Activity:
Your answer must consist only of the lines from the start of the entries through the line that holds "To ensure effective", copied exactly, with no pictures.

Dataset entries:
|---|
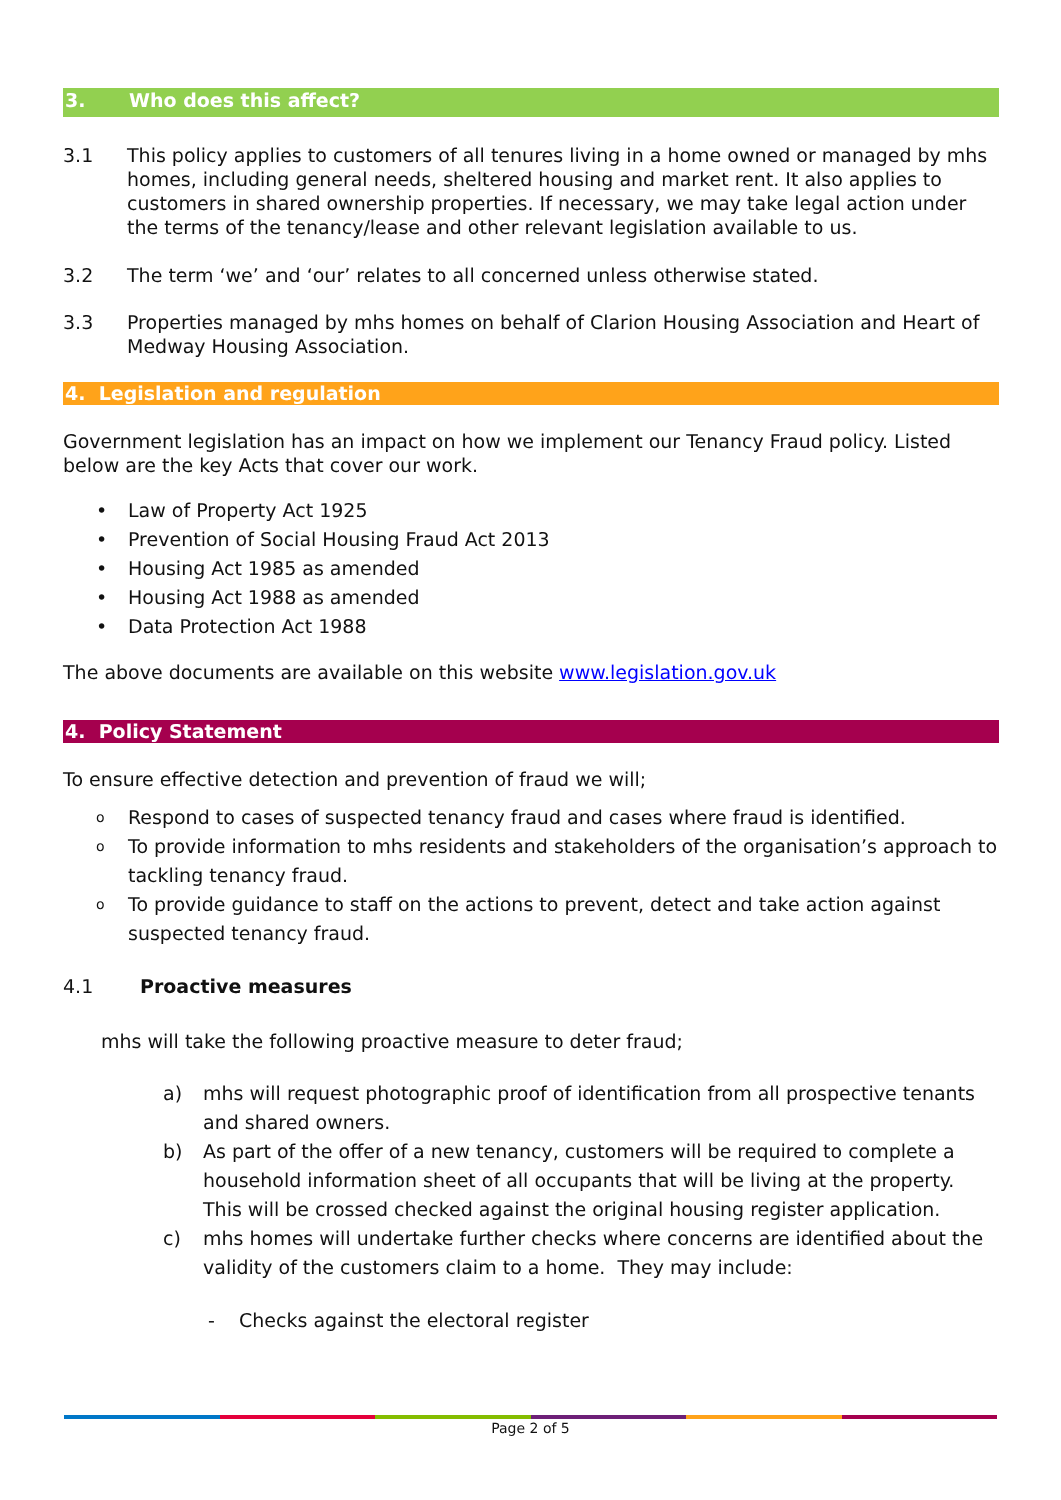3. Who does this affect?
3.1 This policy applies to customers of all tenures living in a home owned or managed by mhs homes, including general needs, sheltered housing and market rent. It also applies to customers in shared ownership properties. If necessary, we may take legal action under the terms of the tenancy/lease and other relevant legislation available to us.
3.2 The term ‘we’ and ‘our’ relates to all concerned unless otherwise stated.
3.3 Properties managed by mhs homes on behalf of Clarion Housing Association and Heart of Medway Housing Association.
4. Legislation and regulation
Government legislation has an impact on how we implement our Tenancy Fraud policy. Listed below are the key Acts that cover our work.
• Law of Property Act 1925
• Prevention of Social Housing Fraud Act 2013
• Housing Act 1985 as amended
• Housing Act 1988 as amended
• Data Protection Act 1988
The above documents are available on this website www.legislation.gov.uk
4. Policy Statement
To ensure effective detection and prevention of fraud we will;
o Respond to cases of suspected tenancy fraud and cases where fraud is identified.
o To provide information to mhs residents and stakeholders of the organisation’s approach to tackling tenancy fraud.
o To provide guidance to staff on the actions to prevent, detect and take action against suspected tenancy fraud.
4.1 Proactive measures
mhs will take the following proactive measure to deter fraud;
a) mhs will request photographic proof of identification from all prospective tenants and shared owners.
b) As part of the offer of a new tenancy, customers will be required to complete a household information sheet of all occupants that will be living at the property. This will be crossed checked against the original housing register application.
c) mhs homes will undertake further checks where concerns are identified about the validity of the customers claim to a home. They may include:
- Checks against the electoral register
Page 2 of 5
|---|
Problem solution:
3. Who does this affect?
3.1 This policy applies to customers of all tenures living in a home owned or managed by mhs homes, including general needs, sheltered housing and market rent. It also applies to customers in shared ownership properties. If necessary, we may take legal action under the terms of the tenancy/lease and other relevant legislation available to us.
3.2 The term ‘we’ and ‘our’ relates to all concerned unless otherwise stated.
3.3 Properties managed by mhs homes on behalf of Clarion Housing Association and Heart of Medway Housing Association.
4. Legislation and regulation
Government legislation has an impact on how we implement our Tenancy Fraud policy. Listed below are the key Acts that cover our work.
• Law of Property Act 1925
• Prevention of Social Housing Fraud Act 2013
• Housing Act 1985 as amended
• Housing Act 1988 as amended
• Data Protection Act 1988
The above documents are available on this website www.legislation.gov.uk
4. Policy Statement
To ensure effective detection and prevention of fraud we will;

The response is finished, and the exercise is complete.